◆ TASK DESCRIPTION
Summarize the text on anxiety and the gut in two sentences.

◆ EXCERPT
Anxiety, a hidden burden that affects nearly 40 million people in the United States. Nearly seven million adults and one in eight children have been diagnosed with generalized anxiety disorder.1 Anxiety disorders are the most common mental illness in the United States and women are twice as likely than men to suffer from anxiety. Anxiety disorders are often likely to occur with other disorders and symptoms such as depression, chronic pain, IBS and eating disorders.
Everyone experiences anxiety at some point in their life. We tend to get anxious or stressed over a bill that is due in two days, or traveling during the holidays, or that pesky headache that doesn’t seem to go away. However, when your anxiety becomes common and you begin to worry excessively, that’s when generalized anxiety disorder comes into play. When your fears become irrational, your worry is impacting your ability to fulfill daily tasks and that one concern has spiraled into twenty new concerns- that’s GAD.1
Mice studies have shown positive connections with the gut-brain axis and just how much our microbiome can affect our nervous system. Such correlations have made it relevant for human studies to be conducted! Someone who is faced with GAD undergoes an abundance amount of worry and/or stress on a daily basis. When faced with a stressor, our sympathetic nervous system (SNS) kicks into gear. The SNS is in control of our “fight or flight” response, in which it releases numerous stress hormones such as cortisol and norepinephrine. This results in potentially halting our digestion and proceeding to put our energy elsewhere. Exposures to different stressors have also been associated with the absence of certain good bacteria in our gut.2 It is now known that both the nervous system and the gut microbiome have an intertwined relationship. Changes in our microbiome can lead to neurological alterations while behavioral changes can directly affect our gastrointestinal tract.2
The enteric nervous system is in charge of sending messages back and forth to the brain and the gastrointestinal tract via neurons and the vagus nerve.3 Anxiety causes hyperarousal of our nervous system, leaving our microbiome vulnerable to dysbiosis. When we experience dysbiosis in our gut, we experience symptoms such as leaky gut, constipation, IBS and bloating. Remember, an imbalanced gut can also lead to anxiety-like symptoms. The key is to remember that these two systems interchangeably affect one another.

◆ EXERCISE DATA
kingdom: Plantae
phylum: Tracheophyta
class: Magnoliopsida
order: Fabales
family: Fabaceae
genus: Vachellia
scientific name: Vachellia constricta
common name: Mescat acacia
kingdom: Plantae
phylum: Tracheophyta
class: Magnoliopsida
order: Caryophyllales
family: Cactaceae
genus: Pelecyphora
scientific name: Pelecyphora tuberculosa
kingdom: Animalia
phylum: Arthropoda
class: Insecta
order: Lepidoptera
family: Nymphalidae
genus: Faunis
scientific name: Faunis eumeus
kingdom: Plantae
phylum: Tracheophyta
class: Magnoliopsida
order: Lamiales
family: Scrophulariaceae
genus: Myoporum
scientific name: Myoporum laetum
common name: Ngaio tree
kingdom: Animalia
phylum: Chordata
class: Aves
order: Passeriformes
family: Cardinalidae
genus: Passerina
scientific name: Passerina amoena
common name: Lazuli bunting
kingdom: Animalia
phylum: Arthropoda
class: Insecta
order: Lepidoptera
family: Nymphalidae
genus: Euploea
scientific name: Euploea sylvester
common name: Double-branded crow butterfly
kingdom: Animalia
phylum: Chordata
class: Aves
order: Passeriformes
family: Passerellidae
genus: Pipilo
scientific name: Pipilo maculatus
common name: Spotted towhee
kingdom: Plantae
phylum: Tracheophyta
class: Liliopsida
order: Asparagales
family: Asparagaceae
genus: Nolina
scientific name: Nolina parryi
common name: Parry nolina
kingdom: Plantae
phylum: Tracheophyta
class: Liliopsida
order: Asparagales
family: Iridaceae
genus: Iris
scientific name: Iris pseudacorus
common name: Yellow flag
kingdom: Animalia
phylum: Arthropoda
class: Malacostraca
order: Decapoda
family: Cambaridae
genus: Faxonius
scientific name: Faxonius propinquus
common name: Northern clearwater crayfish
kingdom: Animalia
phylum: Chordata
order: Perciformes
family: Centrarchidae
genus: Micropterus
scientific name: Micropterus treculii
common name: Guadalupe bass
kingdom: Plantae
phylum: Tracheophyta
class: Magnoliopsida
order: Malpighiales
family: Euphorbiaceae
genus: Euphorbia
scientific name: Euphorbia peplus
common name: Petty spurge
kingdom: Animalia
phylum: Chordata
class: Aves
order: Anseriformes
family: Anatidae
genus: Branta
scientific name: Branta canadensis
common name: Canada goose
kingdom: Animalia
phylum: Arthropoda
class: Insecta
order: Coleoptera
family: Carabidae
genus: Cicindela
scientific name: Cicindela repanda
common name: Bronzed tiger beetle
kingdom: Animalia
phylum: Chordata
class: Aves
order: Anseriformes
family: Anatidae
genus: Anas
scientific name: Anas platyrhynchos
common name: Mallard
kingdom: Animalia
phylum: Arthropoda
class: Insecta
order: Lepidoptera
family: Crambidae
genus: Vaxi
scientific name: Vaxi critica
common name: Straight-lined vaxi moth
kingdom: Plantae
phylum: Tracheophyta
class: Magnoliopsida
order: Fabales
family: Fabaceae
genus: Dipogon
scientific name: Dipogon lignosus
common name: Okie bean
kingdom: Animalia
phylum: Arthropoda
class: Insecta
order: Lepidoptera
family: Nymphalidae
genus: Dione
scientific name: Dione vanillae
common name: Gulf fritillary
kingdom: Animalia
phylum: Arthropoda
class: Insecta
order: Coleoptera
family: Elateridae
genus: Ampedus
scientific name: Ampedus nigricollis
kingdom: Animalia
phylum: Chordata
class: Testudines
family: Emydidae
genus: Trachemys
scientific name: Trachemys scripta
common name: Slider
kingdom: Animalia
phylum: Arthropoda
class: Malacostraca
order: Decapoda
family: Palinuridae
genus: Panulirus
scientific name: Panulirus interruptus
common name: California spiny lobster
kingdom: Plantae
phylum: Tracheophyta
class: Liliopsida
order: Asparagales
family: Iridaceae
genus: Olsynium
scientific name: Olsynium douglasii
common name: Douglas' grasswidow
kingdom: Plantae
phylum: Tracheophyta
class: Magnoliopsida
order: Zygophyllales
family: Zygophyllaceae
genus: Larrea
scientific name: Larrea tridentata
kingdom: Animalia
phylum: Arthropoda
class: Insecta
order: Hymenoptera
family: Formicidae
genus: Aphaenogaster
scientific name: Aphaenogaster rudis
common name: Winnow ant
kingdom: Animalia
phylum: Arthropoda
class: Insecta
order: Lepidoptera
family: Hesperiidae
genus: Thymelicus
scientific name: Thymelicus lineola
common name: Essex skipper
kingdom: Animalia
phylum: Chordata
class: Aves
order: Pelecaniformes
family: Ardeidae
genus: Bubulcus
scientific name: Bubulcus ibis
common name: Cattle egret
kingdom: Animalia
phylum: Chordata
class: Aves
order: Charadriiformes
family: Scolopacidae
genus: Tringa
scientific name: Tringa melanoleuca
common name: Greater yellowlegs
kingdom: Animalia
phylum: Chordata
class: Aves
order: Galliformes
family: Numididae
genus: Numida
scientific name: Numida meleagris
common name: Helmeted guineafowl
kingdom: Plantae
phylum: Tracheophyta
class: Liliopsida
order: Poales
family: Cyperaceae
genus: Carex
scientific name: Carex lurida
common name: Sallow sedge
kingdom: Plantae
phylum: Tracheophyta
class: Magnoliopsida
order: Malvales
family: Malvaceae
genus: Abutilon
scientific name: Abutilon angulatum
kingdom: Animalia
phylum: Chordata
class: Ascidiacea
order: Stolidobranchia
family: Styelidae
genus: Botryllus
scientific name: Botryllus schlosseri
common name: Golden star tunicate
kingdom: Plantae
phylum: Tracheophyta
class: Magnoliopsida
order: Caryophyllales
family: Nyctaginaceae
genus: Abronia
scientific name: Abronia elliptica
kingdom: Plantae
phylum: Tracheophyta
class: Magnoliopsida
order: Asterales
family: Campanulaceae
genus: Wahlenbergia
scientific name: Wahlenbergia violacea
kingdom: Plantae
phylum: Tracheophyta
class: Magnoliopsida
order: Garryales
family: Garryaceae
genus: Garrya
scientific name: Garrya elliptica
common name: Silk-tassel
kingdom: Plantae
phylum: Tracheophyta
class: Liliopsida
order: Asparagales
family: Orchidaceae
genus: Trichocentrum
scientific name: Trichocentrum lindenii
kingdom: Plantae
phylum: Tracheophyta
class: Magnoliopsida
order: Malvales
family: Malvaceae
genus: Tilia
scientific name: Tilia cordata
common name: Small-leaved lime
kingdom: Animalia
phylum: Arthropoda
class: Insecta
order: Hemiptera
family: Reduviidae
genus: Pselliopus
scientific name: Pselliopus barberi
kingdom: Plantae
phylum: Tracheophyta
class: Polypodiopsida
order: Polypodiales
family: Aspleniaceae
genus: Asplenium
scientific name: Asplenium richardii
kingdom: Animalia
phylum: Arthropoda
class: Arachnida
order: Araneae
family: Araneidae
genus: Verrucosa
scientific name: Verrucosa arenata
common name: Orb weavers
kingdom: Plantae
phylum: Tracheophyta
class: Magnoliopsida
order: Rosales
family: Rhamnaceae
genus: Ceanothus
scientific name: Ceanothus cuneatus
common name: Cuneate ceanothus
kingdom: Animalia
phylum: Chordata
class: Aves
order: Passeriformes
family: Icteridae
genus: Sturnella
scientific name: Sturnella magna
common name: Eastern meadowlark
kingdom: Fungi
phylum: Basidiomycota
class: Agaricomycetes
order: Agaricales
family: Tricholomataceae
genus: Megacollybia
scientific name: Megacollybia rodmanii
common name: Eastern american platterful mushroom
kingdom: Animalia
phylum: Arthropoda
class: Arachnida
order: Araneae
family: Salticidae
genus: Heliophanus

◆ EXPECTED ANSWER
Anxiety disorders are the most common mental illness in the United States, and generalized anxiety disorder arises when worry becomes excessive and irrational and starts to interfere with daily tasks. The nervous system and the gut microbiome affect each other: stress sets off the fight-or-flight response and can leave the gut open to imbalance, while an imbalanced gut can in turn lead to anxiety-like symptoms.